■ **WHAT YOU HAVE TO DO**:
Retype exactly what appears below from the line containing "Kelowna Arts Academy" down to the line containing "MIDWEST MEDICINAL PLANTS", keeping both end lines. Do not include pictures.

■ **Extracted page text data**:
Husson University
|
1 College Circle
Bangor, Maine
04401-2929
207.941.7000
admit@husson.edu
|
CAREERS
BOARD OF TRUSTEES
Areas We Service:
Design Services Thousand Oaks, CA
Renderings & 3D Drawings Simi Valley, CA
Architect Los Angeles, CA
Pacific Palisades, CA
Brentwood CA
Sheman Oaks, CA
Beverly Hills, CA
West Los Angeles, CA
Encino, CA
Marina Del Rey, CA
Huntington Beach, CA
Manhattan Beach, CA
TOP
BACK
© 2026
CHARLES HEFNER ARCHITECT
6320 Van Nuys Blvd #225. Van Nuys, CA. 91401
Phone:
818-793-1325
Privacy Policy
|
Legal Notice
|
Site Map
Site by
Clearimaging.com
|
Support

...

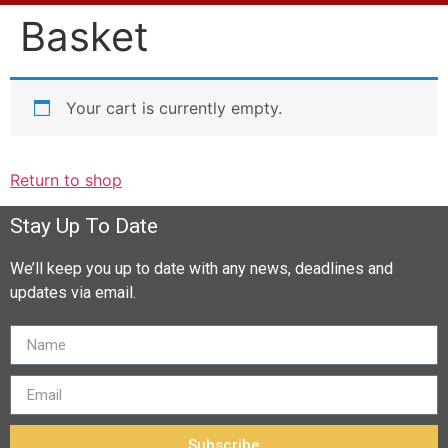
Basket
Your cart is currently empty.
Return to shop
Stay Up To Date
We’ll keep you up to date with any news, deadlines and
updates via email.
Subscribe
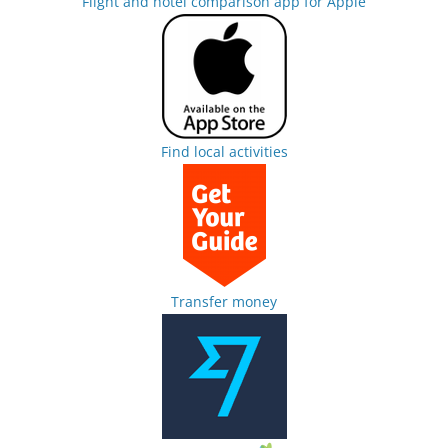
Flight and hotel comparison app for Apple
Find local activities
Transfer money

* * *

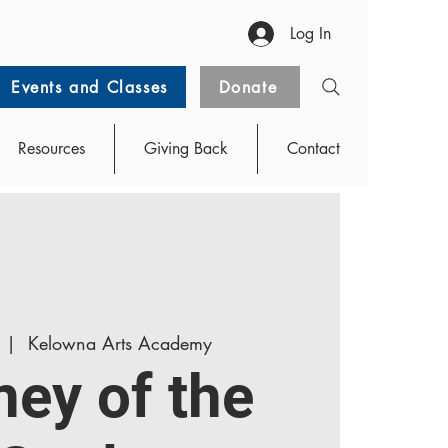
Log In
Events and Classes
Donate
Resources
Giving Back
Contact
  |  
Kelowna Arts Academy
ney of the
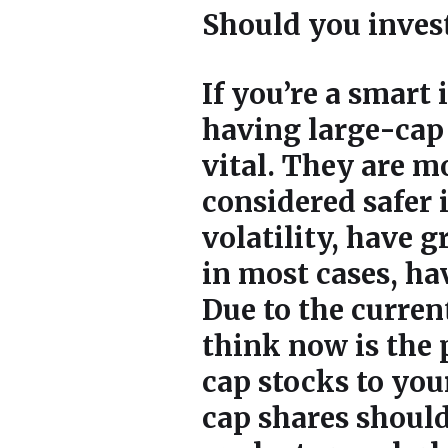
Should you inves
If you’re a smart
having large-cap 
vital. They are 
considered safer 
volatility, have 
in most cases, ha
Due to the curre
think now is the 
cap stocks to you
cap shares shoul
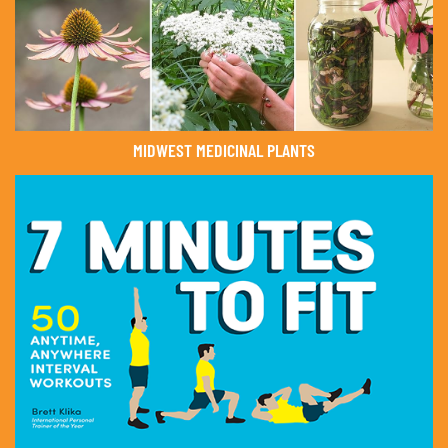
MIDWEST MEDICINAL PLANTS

■ **EXPECTED OUTPUT**:
Kelowna Arts Academy
ney of the
Should you inves
If you’re a smart
having large-cap 
vital. They are 
considered safer 
volatility, have 
in most cases, ha
Due to the curre
think now is the 
cap stocks to you
cap shares shoul
MIDWEST MEDICINAL PLANTS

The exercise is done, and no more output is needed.